そう、これが愛
「ちょっと!!!なんであんたがここにいんのさ!?ってかちゃんと消毒したの!?」
「歌ちゃーんなんか凄い怒られたんだけど怖ーい」
「歌己ちゃんに甘えないでよ!!!」
どうしたものか、先程まで機嫌が良かったのに桐谷 大地が部室に来てとたんがらりと機嫌が悪くなってしまった部長が桐谷 大地に威嚇している。
「っていうか今すぐ出てって」
「うん了解」
おや、部長の言葉に素直に従う桐谷さん。部長もまさかここまですんなり引いてくれると思わなかったのか、部長のキョトン顔を見て可愛いなと思ってしまった、可愛いってなんだよと自分に舌打ちするとビクリと肩を震わす部長に嬉しそうに私を見る桐谷さん。

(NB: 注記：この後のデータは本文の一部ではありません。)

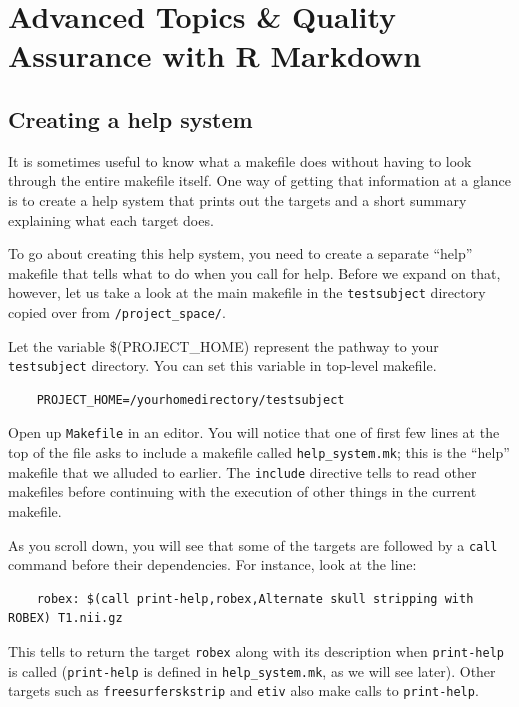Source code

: \chapter{Advanced Topics \& Quality Assurance with R Markdown} 
\label{sec:practicum4}

\section{Creating a \maken{} help system}
It is sometimes useful to know what a makefile does without having to look through the entire makefile itself. One way of getting that information at a glance is to create a \maken{} help system that prints out the targets and a short summary explaining what each target does. 

To go about creating this help system, you need to create a separate ``help'' makefile that tells \maken{} what to do when you call for help. Before we expand on that, however, let us take a look at the main makefile in the \texttt{testsubject} directory copied over from \texttt{/project_space/}.

Let the variable \$(PROJECT_HOME) represent the pathway to your \texttt{testsubject} directory. You can set this variable in top-level makefile.
\begin{lstlisting}
	PROJECT_HOME=/yourhomedirectory/testsubject
\end{lstlisting}

Open up \texttt{Makefile} in an editor. You will notice that one of first few lines at the top of the file asks \maken{} to include a makefile called \texttt{help_system.mk}; this is the ``help'' makefile that we alluded to earlier. The \texttt{include} directive tells \maken{} to read other makefiles before continuing with the execution of other things in the current makefile.    

As you scroll down, you will see that some of the targets are followed by a \texttt{call} command before their dependencies. For instance, look at the line:
\begin{lstlisting}
	robex: $(call print-help,robex,Alternate skull stripping with ROBEX) T1.nii.gz
\end{lstlisting}

This tells \maken{} to return the target \texttt{robex} along with its description when \texttt{print-help} is called (\texttt{print-help} is defined in \texttt{help_system.mk}, as we will see later). Other targets such as \texttt{freesurferskstrip} and \texttt{etiv} also make calls to \texttt{print-help}.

そうか、舌打ちも桐谷さん好みとはますます対応に困るなこの人。と桐谷さんを見つめるとまたあの時の意地悪そうな顔をし私の腕を優しく掴んだ。って、私も退場対象なのか。
「一人で出っててー!!!」
遠ざかる部室から部長の叫ぶ声と歌己ちゃーん!!!!!と私を呼ぶ声、桐谷さんの笑った横顔を見てため息が出た。